| Work request |
Taking the listing below, restate word for word each line from the line with "DECLARATIONS" to the line with "[1] WHO (World", ends included, and stop there.

::::

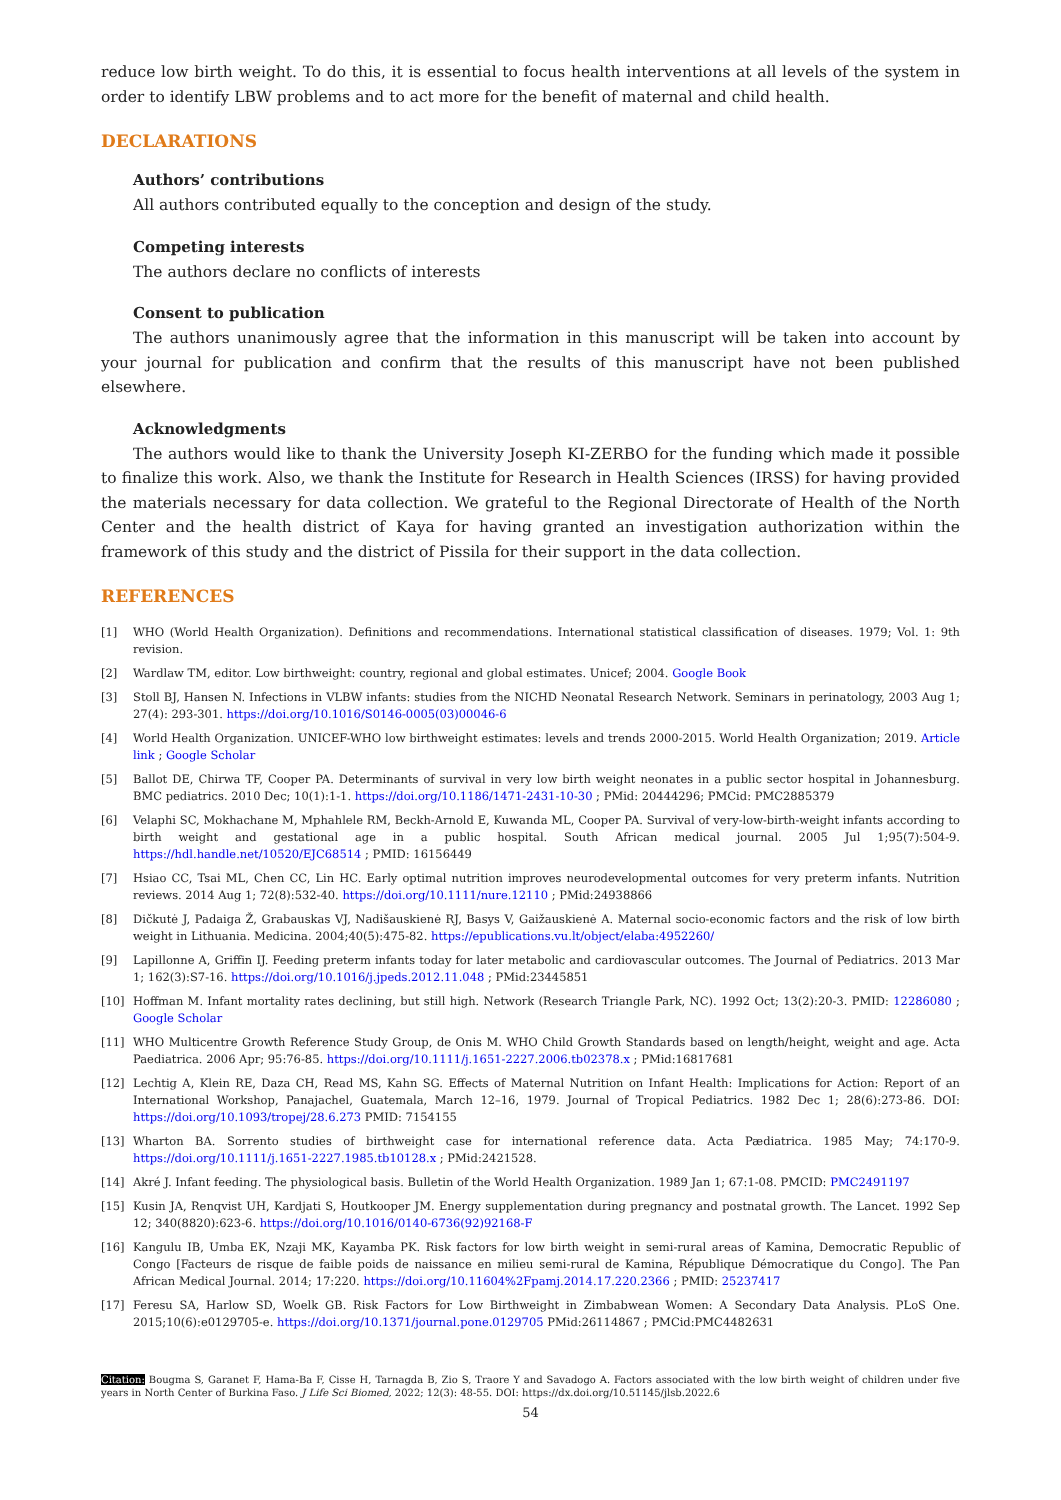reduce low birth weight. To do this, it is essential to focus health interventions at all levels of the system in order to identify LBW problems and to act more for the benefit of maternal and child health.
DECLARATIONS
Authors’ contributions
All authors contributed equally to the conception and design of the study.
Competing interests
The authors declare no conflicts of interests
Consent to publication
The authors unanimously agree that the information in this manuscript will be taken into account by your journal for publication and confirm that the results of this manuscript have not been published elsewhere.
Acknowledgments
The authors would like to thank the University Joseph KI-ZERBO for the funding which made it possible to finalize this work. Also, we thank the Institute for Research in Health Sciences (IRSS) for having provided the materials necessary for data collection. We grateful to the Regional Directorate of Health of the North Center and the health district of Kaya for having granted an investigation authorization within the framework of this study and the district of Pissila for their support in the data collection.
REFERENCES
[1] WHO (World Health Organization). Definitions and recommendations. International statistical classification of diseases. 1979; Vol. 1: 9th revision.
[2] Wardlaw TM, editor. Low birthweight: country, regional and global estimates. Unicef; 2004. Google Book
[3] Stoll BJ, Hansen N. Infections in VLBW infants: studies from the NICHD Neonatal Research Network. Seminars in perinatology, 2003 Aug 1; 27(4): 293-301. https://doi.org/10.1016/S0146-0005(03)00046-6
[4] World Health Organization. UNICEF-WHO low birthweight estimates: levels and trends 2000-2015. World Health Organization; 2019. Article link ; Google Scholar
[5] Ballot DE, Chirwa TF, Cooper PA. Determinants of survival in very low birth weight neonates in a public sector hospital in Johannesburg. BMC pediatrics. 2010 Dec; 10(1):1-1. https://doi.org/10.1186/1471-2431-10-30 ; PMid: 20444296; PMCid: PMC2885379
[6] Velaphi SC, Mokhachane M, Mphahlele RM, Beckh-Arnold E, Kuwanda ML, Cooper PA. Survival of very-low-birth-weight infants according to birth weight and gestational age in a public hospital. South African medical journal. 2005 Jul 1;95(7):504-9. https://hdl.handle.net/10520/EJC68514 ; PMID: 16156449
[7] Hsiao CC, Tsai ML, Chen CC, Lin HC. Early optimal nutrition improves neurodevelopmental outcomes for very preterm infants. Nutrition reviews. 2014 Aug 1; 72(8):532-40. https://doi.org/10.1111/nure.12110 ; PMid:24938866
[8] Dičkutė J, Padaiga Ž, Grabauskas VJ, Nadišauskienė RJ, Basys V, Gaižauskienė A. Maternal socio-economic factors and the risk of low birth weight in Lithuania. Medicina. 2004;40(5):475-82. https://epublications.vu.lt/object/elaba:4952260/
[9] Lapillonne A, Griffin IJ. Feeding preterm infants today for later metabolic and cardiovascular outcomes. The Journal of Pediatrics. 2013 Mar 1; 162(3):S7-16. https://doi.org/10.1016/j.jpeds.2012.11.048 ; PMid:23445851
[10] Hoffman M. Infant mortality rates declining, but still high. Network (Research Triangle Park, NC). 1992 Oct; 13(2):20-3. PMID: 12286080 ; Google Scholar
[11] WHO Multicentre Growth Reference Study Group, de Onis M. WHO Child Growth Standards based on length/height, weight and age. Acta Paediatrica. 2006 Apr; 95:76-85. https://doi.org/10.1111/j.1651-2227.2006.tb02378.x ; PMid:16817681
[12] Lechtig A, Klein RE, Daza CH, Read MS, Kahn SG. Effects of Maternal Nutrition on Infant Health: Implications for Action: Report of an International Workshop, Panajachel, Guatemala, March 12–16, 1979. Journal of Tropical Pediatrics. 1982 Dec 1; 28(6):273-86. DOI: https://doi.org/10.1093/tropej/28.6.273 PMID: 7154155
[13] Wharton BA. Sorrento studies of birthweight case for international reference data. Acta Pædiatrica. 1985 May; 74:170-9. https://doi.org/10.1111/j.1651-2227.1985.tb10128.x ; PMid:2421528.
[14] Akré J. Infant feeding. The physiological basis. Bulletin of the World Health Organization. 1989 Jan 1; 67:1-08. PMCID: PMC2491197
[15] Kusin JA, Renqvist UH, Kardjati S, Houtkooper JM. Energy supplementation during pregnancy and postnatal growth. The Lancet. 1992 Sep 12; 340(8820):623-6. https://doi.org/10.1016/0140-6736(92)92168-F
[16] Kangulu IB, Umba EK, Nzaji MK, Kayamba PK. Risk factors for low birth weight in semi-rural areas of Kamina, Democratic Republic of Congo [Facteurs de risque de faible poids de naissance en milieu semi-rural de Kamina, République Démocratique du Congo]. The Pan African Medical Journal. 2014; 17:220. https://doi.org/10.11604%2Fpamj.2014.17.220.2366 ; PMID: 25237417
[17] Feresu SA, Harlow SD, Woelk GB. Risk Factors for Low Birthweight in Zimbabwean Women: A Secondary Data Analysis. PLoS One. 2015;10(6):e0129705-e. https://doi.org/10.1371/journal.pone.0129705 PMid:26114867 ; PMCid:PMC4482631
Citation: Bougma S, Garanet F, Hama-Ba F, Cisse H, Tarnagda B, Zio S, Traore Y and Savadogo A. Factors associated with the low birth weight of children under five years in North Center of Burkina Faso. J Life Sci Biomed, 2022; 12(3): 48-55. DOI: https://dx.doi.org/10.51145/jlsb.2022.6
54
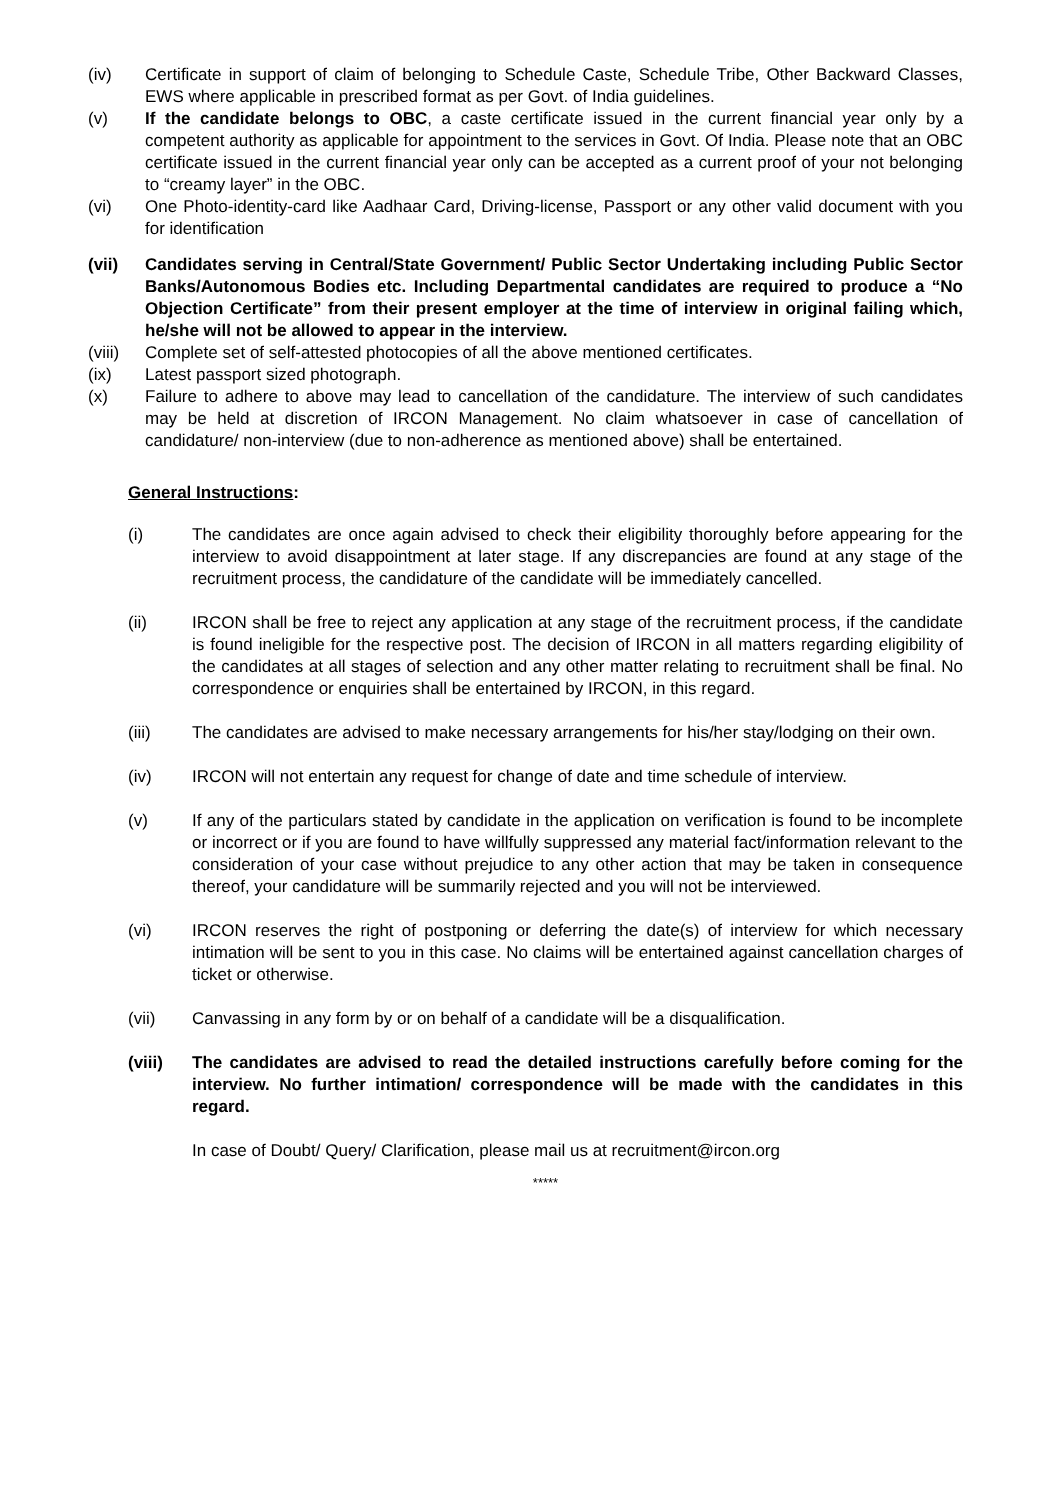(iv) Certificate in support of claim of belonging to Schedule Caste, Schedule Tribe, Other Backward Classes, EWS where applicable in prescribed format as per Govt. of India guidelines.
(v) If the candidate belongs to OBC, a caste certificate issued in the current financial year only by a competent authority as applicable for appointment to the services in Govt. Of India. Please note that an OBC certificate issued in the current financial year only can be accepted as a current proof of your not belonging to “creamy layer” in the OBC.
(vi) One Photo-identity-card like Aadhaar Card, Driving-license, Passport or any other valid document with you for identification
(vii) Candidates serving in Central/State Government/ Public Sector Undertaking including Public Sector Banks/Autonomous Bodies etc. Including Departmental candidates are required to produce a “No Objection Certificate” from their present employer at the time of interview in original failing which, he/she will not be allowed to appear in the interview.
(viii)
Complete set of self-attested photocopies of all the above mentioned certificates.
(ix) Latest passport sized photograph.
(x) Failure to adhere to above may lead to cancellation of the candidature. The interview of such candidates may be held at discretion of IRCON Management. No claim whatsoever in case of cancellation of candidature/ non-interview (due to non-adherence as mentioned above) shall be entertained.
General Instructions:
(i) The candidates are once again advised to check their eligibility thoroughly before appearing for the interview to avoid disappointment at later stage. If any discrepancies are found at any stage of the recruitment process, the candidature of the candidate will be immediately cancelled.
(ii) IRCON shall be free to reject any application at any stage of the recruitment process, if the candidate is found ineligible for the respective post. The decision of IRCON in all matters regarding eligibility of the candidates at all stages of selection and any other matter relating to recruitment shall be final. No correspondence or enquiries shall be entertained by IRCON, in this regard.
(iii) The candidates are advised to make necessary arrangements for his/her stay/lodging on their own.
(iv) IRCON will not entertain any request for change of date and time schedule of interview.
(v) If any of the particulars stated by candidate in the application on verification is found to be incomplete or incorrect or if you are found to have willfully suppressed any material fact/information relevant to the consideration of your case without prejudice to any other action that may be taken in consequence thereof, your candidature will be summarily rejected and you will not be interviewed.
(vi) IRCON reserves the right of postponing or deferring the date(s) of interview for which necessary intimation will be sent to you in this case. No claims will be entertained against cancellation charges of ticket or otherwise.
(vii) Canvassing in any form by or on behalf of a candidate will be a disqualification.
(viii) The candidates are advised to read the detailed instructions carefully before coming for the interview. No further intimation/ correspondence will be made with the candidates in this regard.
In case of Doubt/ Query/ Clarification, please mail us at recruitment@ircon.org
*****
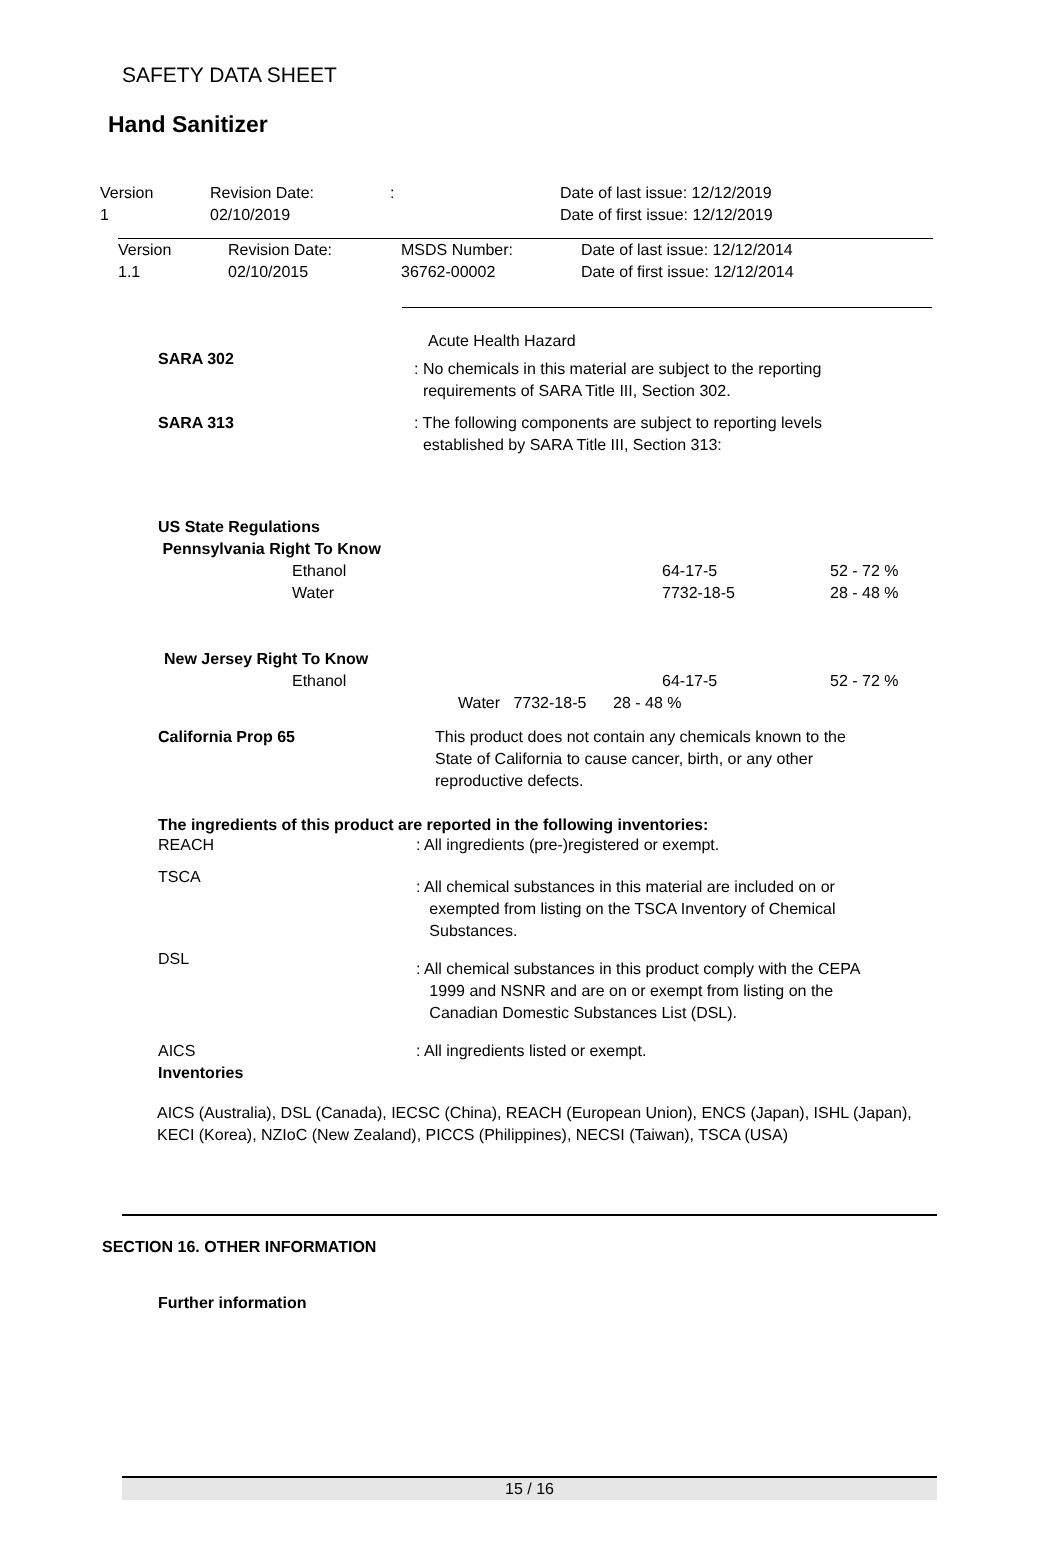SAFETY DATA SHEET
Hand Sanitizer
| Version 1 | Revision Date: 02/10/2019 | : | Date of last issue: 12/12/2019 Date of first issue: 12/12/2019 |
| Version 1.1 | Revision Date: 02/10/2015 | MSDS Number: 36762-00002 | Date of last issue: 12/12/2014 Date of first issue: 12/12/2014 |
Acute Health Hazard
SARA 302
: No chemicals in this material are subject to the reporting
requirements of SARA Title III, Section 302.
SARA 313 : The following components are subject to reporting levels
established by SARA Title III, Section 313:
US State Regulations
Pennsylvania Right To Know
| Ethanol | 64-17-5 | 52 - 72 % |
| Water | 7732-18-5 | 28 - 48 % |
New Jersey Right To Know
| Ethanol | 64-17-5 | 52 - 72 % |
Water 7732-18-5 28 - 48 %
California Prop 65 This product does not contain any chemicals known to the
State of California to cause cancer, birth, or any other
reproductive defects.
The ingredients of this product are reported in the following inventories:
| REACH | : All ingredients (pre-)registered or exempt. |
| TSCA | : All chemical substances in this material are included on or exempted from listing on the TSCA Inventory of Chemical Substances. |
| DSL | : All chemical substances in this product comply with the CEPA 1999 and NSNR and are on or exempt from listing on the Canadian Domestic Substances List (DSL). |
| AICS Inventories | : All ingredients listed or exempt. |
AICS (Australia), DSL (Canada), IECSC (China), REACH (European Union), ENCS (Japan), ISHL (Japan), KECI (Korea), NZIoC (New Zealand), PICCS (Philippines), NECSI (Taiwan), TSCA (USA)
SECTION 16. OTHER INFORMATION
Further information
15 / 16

::::

| Expected answer |
DECLARATIONS
Authors’ contributions
All authors contributed equally to the conception and design of the study.
Competing interests
The authors declare no conflicts of interests
Consent to publication
The authors unanimously agree that the information in this manuscript will be taken into account by your journal for publication and confirm that the results of this manuscript have not been published elsewhere.
Acknowledgments
The authors would like to thank the University Joseph KI-ZERBO for the funding which made it possible to finalize this work. Also, we thank the Institute for Research in Health Sciences (IRSS) for having provided the materials necessary for data collection. We grateful to the Regional Directorate of Health of the North Center and the health district of Kaya for having granted an investigation authorization within the framework of this study and the district of Pissila for their support in the data collection.
REFERENCES
[1] WHO (World Health Organization). Definitions and recommendations. International statistical classification of diseases. 1979; Vol. 1: 9th revision.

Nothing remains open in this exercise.